JudikaturJustiz14Os80/95

14Os80/95 – OGH Entscheidung

Entscheidung
05. März 1996

Kopf

Der Oberste Gerichtshof hat am 5.März 1996 durch den Vizepräsidenten des Obersten Gerichtshofes Dr.Walenta als Vorsitzenden und durch die Hofräte des Obersten Gerichtshofes Dr.Massauer, Dr.Ebner, Dr.E.Adamovic und Dr.Holzweber als weitere Richter, in Gegenwart des Richteramtsanwärters Mag.Mänhardt als Schriftführer, in der Strafsache gegen Kurt K***** wegen des Finanzvergehens der Abgabenhinterziehung nach § 33 Abs 2 lit a FinStrG über die Nichtigkeitsbeschwerde des Angeklagten gegen das Urteil des Landesgerichtes Feldkirch als Schöffengericht vom 24.März 1995, GZ 17 Vr 897/94-15, nach öffentlicher Verhandlung am 19.September 1995 in Anwesenheit des Vertreters des Generalprokurators, Erster Generalanwalt Dr.Bassler, des Vertreters des Finanzamtes Feldkirch als Finanzstrafbehörde, Mag.Ender, jedoch in Abwesenheit des Angeklagten, zu Recht erkannt:

Spruch

Der Nichtigkeitsbeschwerde wird Folge gegeben, das angefochtene Urteil aufgehoben und gemäß § 288 Abs 2 Z 3 StPO in der Sache selbst erkannt:

Kurt K***** wird von der Anklage, er habe in Röthis als Geschäftsführer der I***** GmbH vorsätzlich unter Verletzung der Verpflichtung zur Abgabe von dem § 21 des Umsatzsteuergesetzes 1972 entsprechenden Voranmeldungen für die Zeiträume Jänner, April, Mai sowie August bis Dezember 1993 eine Verkürzung von Vorauszahlungen an Umsatzsteuer in der Gesamthöhe von 1,365.211 S bewirkt und dies nicht nur für möglich, sondern für gewiß gehalten, somit das Finanzvergehen der Abgabenhinterziehung nach § 33 Abs 2 lit a FinStrG begangen, gemäß § 259 Z 3 StPO freigesprochen.

Text

Gründe:

Mit dem angefochtenen Urteil wurde Kurt K***** im Sinne des angeführten Anklagevorwurfes des Finanzvergehens der Abgabenhinterziehung nach § 33 Abs 2 lit a FinStrG schuldig erkannt.

Nach den Urteilsfeststellungen begab sich der Angeklagte als Geschäftsführer der "I***** GmbH" im Jänner 1994 zum Leiter der Vollstreckungsstelle des Finanzamtes Feldkirch (Gerhard S*****), legte diesem (ua) eine Aufstellung der nicht geleisteten Umsatzsteuervorauszahlungen für die Monate Jänner und Februar, April und Mai sowie August bis November 1993 in der Höhe von insgesamt ca 1,1 Mio S vor und ersuchte, einen "Zahlungsmodus" für die Entrichtung des Abgabenrückstandes der Gesellschaft - einschließlich eines restlichen Umsatzsteuerrückstandes für 1992 von 100.000 S - zu finden (US 4, 5).
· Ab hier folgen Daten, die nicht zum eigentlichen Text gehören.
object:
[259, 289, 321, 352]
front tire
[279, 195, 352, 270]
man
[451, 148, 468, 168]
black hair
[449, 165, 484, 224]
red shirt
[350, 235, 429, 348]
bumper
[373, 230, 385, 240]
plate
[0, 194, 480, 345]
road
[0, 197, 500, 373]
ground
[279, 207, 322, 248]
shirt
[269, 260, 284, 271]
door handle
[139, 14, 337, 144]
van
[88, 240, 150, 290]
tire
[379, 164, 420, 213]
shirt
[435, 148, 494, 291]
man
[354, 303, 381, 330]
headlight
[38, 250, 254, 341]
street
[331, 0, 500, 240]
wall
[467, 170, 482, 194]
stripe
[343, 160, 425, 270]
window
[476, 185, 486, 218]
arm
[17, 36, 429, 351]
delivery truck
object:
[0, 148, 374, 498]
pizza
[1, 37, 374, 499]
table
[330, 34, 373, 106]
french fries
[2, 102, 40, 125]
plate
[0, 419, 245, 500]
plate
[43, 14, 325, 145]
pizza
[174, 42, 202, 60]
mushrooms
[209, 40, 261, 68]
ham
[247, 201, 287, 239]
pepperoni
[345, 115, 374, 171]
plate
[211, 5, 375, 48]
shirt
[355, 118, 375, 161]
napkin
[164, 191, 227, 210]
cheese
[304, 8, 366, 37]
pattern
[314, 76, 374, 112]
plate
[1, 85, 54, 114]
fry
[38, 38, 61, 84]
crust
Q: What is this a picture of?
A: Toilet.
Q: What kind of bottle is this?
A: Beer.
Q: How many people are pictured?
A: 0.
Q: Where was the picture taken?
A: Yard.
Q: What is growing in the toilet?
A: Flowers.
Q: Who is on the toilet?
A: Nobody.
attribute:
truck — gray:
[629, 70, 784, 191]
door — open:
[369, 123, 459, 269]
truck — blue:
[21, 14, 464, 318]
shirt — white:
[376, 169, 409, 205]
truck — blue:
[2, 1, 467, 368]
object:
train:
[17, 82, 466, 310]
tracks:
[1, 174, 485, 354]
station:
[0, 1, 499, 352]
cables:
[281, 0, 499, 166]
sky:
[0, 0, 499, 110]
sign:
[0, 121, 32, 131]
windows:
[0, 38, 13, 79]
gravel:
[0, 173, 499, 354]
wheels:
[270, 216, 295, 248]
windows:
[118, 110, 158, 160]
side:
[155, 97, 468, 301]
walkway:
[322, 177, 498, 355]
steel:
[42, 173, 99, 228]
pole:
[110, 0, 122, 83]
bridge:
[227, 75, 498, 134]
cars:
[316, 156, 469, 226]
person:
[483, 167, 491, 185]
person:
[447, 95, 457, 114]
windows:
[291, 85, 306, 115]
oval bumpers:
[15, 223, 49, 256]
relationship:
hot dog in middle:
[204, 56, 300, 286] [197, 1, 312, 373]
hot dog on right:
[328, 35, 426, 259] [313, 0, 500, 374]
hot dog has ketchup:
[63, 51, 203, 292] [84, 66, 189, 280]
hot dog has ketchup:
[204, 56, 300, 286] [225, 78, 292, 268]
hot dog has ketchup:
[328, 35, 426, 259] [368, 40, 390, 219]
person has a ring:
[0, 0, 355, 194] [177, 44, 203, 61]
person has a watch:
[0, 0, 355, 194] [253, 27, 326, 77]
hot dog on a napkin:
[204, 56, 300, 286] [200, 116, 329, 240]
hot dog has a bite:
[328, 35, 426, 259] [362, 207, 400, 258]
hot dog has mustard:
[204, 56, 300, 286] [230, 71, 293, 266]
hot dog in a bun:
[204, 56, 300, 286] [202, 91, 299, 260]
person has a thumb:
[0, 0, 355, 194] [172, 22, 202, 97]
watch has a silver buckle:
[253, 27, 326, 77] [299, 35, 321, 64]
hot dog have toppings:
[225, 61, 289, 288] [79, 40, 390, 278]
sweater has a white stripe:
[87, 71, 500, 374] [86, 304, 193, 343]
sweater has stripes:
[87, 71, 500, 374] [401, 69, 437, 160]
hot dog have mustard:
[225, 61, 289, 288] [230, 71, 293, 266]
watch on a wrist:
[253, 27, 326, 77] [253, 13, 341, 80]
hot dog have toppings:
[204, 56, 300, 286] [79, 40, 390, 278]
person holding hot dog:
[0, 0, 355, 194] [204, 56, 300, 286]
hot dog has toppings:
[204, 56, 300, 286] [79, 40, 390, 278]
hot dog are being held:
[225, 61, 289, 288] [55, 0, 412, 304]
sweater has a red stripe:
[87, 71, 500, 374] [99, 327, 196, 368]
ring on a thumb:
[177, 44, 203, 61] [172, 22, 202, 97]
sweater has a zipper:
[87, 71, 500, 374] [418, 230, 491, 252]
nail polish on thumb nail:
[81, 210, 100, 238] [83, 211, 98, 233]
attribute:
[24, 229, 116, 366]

Nach der in der Folge - zu einem nicht mehr näher feststellbaren Zeitpunkt zwischen Jänner und April 1994 (US 5, 6) - mit dem Leiter der Vollstreckungsstelle getroffenen Vereinbarung hatte der Angeklagte - neben den laufenden Zahlungen - die Umsatzsteuerrückstände für 1993 in insgesamt 12 Monatsraten a 100.000 S zu begleichen, indem er 12 jeweils an einem Monatsersten zahlbare Schecks unterfertigte und beim Finanzamt Feldkirch zwecks monatlicher Einlösung ab Juni 1994 hinterlegte. Weiters wurde vereinbart, daß diese Zahlungsregelung nicht auf dem Steuerkonto der Gesellschaft EDV-mäßig zu erfassen, sondern intern in der Vollstreckungsstelle zu vermerken ist, um der "I*****" eine weitere Zinsenbelastung (§ 212 Abs 2 BAO) zu ersparen (US 5).
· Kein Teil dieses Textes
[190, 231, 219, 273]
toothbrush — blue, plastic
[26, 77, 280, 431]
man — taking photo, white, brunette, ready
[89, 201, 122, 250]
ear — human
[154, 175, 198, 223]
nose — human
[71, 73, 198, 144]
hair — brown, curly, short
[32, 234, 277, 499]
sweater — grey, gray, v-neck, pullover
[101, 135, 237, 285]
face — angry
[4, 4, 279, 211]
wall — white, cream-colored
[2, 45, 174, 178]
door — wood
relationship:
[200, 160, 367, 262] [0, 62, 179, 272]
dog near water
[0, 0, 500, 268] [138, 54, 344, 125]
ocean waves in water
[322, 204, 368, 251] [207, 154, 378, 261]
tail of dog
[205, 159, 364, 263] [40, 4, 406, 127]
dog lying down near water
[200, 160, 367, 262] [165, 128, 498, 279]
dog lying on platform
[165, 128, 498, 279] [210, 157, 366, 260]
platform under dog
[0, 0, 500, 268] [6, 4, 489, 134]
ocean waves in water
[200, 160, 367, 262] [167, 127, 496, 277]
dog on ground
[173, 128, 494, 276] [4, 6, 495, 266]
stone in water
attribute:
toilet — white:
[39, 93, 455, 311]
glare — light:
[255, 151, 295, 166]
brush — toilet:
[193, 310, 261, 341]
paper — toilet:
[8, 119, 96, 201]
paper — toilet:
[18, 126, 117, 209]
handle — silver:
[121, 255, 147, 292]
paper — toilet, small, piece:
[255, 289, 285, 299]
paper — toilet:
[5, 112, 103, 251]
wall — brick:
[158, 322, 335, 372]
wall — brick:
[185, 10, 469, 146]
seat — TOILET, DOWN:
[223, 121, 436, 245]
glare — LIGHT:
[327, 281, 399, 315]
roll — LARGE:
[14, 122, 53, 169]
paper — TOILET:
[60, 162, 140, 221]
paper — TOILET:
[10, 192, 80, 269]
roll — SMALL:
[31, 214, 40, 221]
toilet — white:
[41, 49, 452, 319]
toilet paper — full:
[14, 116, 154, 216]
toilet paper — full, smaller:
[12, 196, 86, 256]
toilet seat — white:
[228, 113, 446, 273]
Am 17.Februar 1994 erstattete der Buchhalter des Unternehmens, Gerhard K*****, vor Beginn einer von der Amtsbetriebsprüfung Feldkirch angekündigten UVA-Prüfung im Namen des Angeklagten eine Selbstanzeige und reichte die fehlenden Umsatzsteuervoranmeldungen für 1993 (einschließlich der zusätzlich fällig gewordenen Umsatzsteuervoranmeldungen) nach. Dieser Selbstanzeige folgend wurde nach Beendigung der Prüfung die rückständige Umsatzsteuer für 1993 in der im Spruch ersichtlichen Höhe festgesetzt und der Bescheid der Gesellschaft unter Hinweis auf die Frist des § 210 Abs 4 BAO zugestellt. Diese Frist endete am 11.April 1994.

Der Angeklagte maß dem ihm zugegangenen Bescheid im Hinblick auf die Zahlungsvereinbarung mit der Vollstreckungsstelle - hinsichtlich welcher offen blieb, ob sie vor oder nach Bescheidzustellung getroffen wurde - keine Bedeutung zu.

Auf Grund der bestehenden Liquiditätsprobleme des Unternehmens war der Angeklagte nicht in der Lage, den gesamten Betrag bis zum 11. April 1994 zu bezahlen (US 6). Die Ratenvereinbarung hielt der Angeklagte bis zum Urteilszeitpunkt (23.März 1995) ein (US 7).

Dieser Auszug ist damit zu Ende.